Saved data entries:
::::
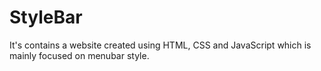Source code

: # StyleBar
It's contains a website created using HTML, CSS and JavaScript which is mainly focused on menubar style.
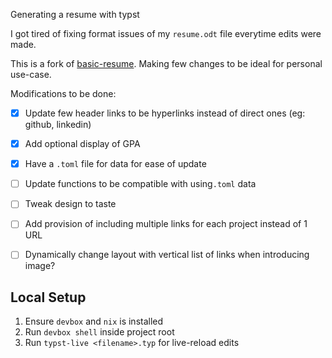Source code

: Generating a resume with typst

I got tired of fixing format issues of my `resume.odt` file everytime edits were made.

This is a fork of [basic-resume](https://typst.app/universe/package/basic-resume). Making few changes to be ideal for personal use-case.

Modifications to be done:
- [x] Update few header links to be hyperlinks instead of direct ones (eg: github, linkedin)
- [x] Add optional display of GPA
- [x] Have a `.toml` file for data for ease of update
- [ ] Update functions to be compatible with using`.toml` data
- [ ] Tweak design to taste
- [ ] Add provision of including multiple links for each project instead of 1 URL
- [ ] Dynamically change layout with vertical list of links when introducing image?


## Local Setup
1. Ensure `devbox` and `nix` is installed
2. Run `devbox shell` inside project root
3. Run `typst-live <filename>.typ` for live-reload edits
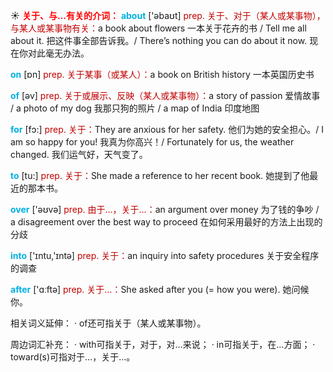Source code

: ☀ <font color="red">**关于、与…有关的介词：**</font>
<font color="sky blue">**about**</font> ['əbaʊt] 
<font color="#c00000">prep. 关于、对于（某人或某事物），与某人或某事物有关：</font>a book about flowers 一本关于花卉的书 / Tell me all about it. 把这件事全部告诉我。/ There’s nothing you can do about it now. 现在你对此毫无办法。

<font color="sky blue">**on**</font> [ɒn] 
<font color="#c00000">prep. 关于某事（或某人）：</font>a book on British history 一本英国历史书

<font color="sky blue">**of**</font> [əv] 
<font color="#c00000">prep. 关于或展示、反映（某人或某事物）：</font>a story of passion 爱情故事 / a photo of my dog 我那只狗的照片 / a map of India 印度地图

<font color="sky blue">**for**</font> [fɔ:] 
<font color="#c00000">prep. 关于：</font>They are anxious for her safety. 他们为她的安全担心。/ I am so happy for you! 我真为你高兴！/ Fortunately for us, the weather changed. 我们运气好，天气变了。

<font color="sky blue">**to**</font> [tu:] 
<font color="#c00000">prep. 关于：</font>She made a reference to her recent book. 她提到了他最近的那本书。

<font color="sky blue">**over**</font> ['əʊvə] 
<font color="#c00000">prep. 由于…，关于…：</font>an argument over money 为了钱的争吵 / a disagreement over the best way to proceed 在如何采用最好的方法上出现的分歧

<font color="sky blue">**into**</font> ['ɪntu,'ɪntə] 
<font color="#c00000">prep. 关于：</font>an inquiry into safety procedures 关于安全程序的调查

<font color="sky blue">**after**</font> ['ɑːftə] 
<font color="#c00000">prep. 关于…：</font>She asked after you (= how you were). 她问候你。

相关词义延伸：
· of还可指关于（某人或某事物）。

周边词汇补充：
· with可指关于，对于，对…来说；
· in可指关于，在…方面；
· toward(s)可指对于…，关于…。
::::
*Assigned task*:
Ending at the line with "- [ ] Add provision", reproduce exactly the lines that begin at the top of the data, and include no pictures.

*Result of this exercise*:
Source code

: # StyleBar
It's contains a website created using HTML, CSS and JavaScript which is mainly focused on menubar style.
Source code

: Generating a resume with typst

I got tired of fixing format issues of my `resume.odt` file everytime edits were made.

This is a fork of [basic-resume](https://typst.app/universe/package/basic-resume). Making few changes to be ideal for personal use-case.

Modifications to be done:
- [x] Update few header links to be hyperlinks instead of direct ones (eg: github, linkedin)
- [x] Add optional display of GPA
- [x] Have a `.toml` file for data for ease of update
- [ ] Update functions to be compatible with using`.toml` data
- [ ] Tweak design to taste
- [ ] Add provision of including multiple links for each project instead of 1 URL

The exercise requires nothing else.